I just stumbled across this article (or, same thing, here) and thought it was well worth repeating. If for no other reason that a) it’s about COVID-19, b) it’s incredibly logical and fact-based, and c) it explains something fairly important.
The gist of this is that:
- When you are exposed to COVID-19, the amount of COVID-19 that you breathe in is a strong determinant of how sick you’ll get. The higher the initial dose, all things equal, the sicker you’ll get. The lower the dose, the less sick.
- Masks greatly reduce the amount of virus you inhale, when you are exposed.
- The least sick you can get is an “asymptomatic case”, that is, a person who was infected but fought back the virus without having any symptoms.
- A high rate of mask use greatly increases the fraction of infections that are asymptomatic infections.
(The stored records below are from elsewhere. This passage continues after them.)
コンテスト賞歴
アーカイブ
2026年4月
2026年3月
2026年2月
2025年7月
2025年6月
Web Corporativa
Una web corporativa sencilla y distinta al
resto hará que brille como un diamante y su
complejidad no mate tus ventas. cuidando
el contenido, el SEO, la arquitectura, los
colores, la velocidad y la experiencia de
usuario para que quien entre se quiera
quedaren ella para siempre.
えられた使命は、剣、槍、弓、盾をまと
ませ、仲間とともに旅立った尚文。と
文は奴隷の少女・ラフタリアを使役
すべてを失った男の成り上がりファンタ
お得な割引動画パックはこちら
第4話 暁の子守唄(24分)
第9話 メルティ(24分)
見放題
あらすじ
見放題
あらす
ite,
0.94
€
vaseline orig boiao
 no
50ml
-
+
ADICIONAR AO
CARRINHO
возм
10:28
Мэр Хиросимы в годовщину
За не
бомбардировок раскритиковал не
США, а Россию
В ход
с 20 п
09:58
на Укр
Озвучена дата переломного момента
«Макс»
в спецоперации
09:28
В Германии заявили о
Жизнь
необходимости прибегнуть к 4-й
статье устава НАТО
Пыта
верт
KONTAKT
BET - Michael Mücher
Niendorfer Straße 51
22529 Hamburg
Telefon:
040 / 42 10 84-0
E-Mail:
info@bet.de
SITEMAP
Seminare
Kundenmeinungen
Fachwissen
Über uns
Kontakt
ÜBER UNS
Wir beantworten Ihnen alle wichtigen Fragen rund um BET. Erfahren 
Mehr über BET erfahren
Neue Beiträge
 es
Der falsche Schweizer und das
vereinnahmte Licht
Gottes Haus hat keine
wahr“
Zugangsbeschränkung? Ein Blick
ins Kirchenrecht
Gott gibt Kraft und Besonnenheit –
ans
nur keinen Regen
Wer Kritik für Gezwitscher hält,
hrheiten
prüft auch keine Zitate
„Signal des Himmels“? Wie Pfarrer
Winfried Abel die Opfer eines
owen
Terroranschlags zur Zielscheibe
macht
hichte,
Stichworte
The first point is well documented in scholarly literature and by experiment, for viral infections in general, and for COVID-19. The second point has been documented by direct testing of masks/respirators. The third point is a definition. The fourth point relies on a few case studies of ships or meat packing plants where early mandatory universal mask use was implemented.
For a subject where so little of it seems to make sense, I thought this was outstandingly straightforward and well-documented. Something like 40% of current coronavirus cases are now thought to be asymptomatic. That’s substantially higher than estimates early in the pandemic, where asymptomatic cases were thought to be relatively rare. Plausibly, it’s not that the early estimate was wrong, is that high rates of mask use are creating a larger fraction of asymptomatic infections.
More speculatively, if the above is true, can’t we extrapolate to the full spectrum of disease severity? One thing I noted about the Chinese experience is that their mortality case rate (deaths per known infection) fell substantially over time. I assumed that’s because they got better at treating cases. Now I’m wondering of the average severity of illness declines over time because the mask use rate goes up. And whether the low current US case mortality rate isn’t just due to the shift in mean age of the infected (toward younger persons), but may also be due to a downward shift in mean severity of cases as a high fraction of the population used masks.